Burnett originally said he'd only want to play for the Pirates if he chose not to retire. But after the season ended, the 37-year-old right-hander kept silent about his plans for more than three months.
Not even Locke, who spent a few days this winter as a guest at Burnett's home in Monkton, Md., knew what Burnett wanted to do.
“It was a big mystery,” Locke said. “I know he stayed prepared all offseason — he threw, he stayed in shape. Yeah, we talked, but we never talked much about baseball.”

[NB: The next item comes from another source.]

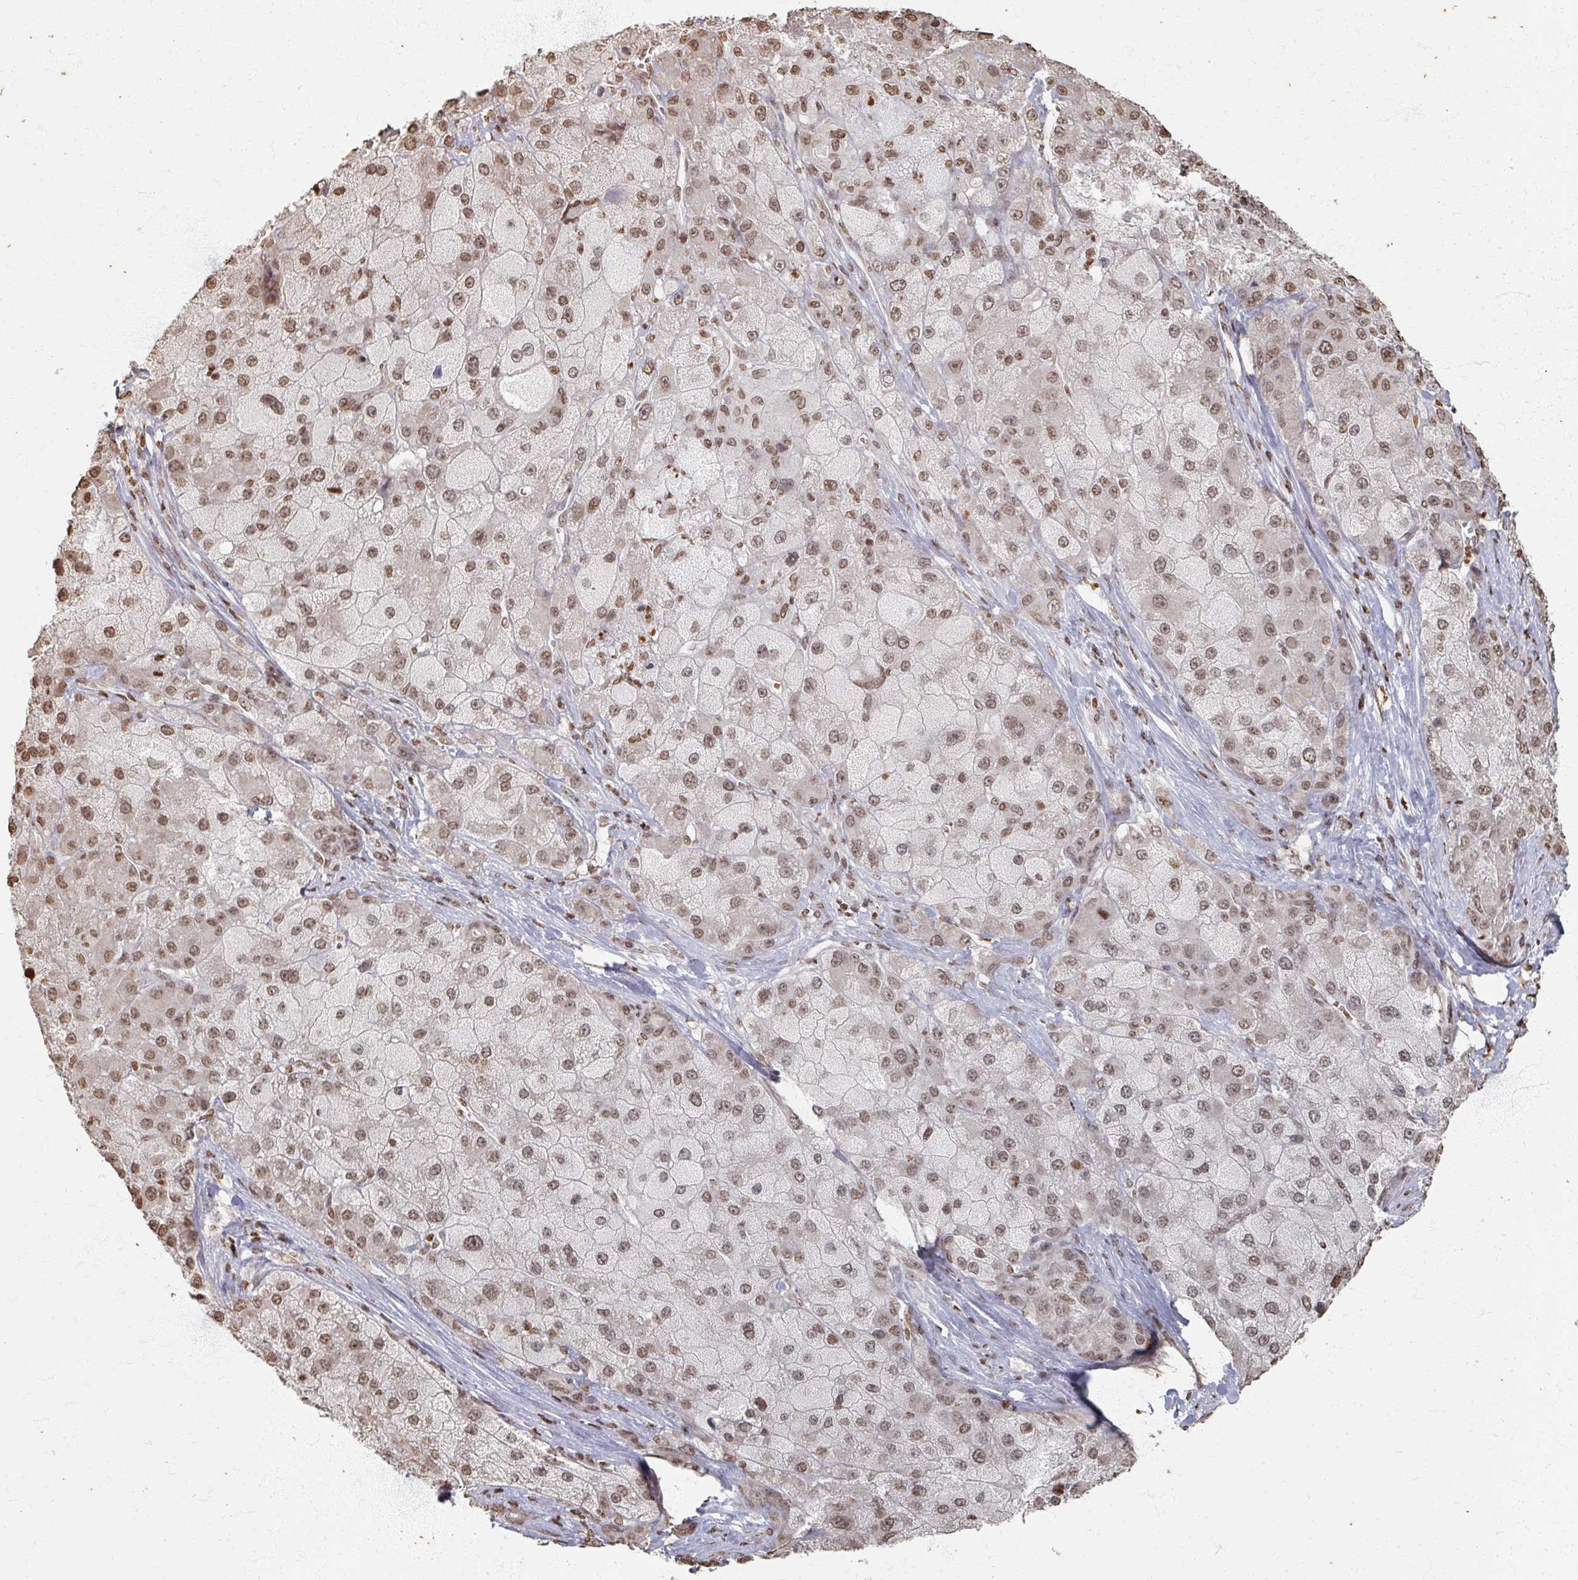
{"staining": {"intensity": "moderate", "quantity": ">75%", "location": "nuclear"}, "tissue": "liver cancer", "cell_type": "Tumor cells", "image_type": "cancer", "snomed": [{"axis": "morphology", "description": "Carcinoma, Hepatocellular, NOS"}, {"axis": "topography", "description": "Liver"}], "caption": "Tumor cells demonstrate medium levels of moderate nuclear staining in approximately >75% of cells in human liver cancer. (DAB IHC with brightfield microscopy, high magnification).", "gene": "DCUN1D5", "patient": {"sex": "male", "age": 67}}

Burnett finally told the Pirates he would consider a contract offer — but they wouldn't be the only bidder. Burnett wanted to stay close to home, so he drew interest from the Phillies, Baltimore Orioles and Washington Nationals.
“Based on my conversations with A.J. and his agent, (the decision) was based on proximity to home,” Pirates general manager Neal Huntington said. “He can drive home after a game. That's what I was told, and I'm going to take them on their word.”
Citizens Bank Park in Philadelphia is about 100 miles from Monkton, compared to 250 miles from Burnett's home to PNC Park. Also, the Phillies' deal is $4 million richer than what the Pirates offered.
“Some guys are upset about it, of course, because they had their sights set on him coming back,” Locke said. “I think it's unfortunate we weren't able to bring him back here, partly because he's a great clubhouse leader. But he's also a 200-strikeout, 200-inning right-hander, and that's kind of a big deal.”
Even without Burnett, the Pirates have plenty of candidates to fill out their rotation behind Francisco Liriano, Gerrit Cole and Charlie Morton. If he's overcome arm problems from last season, Wandy Rodriguez will get a spot. New arrival Edinson Volquez and Locke could compete for the No. 5 job.
“It could be one guy, it could be two guys to pick up the volume of innings (Burnett threw last year),” manager Clint Hurdle said.
“We'll miss (Burnett),” closer Jason Grilli said. “But, we can't hang our heads about losing one guy. We'll move on.”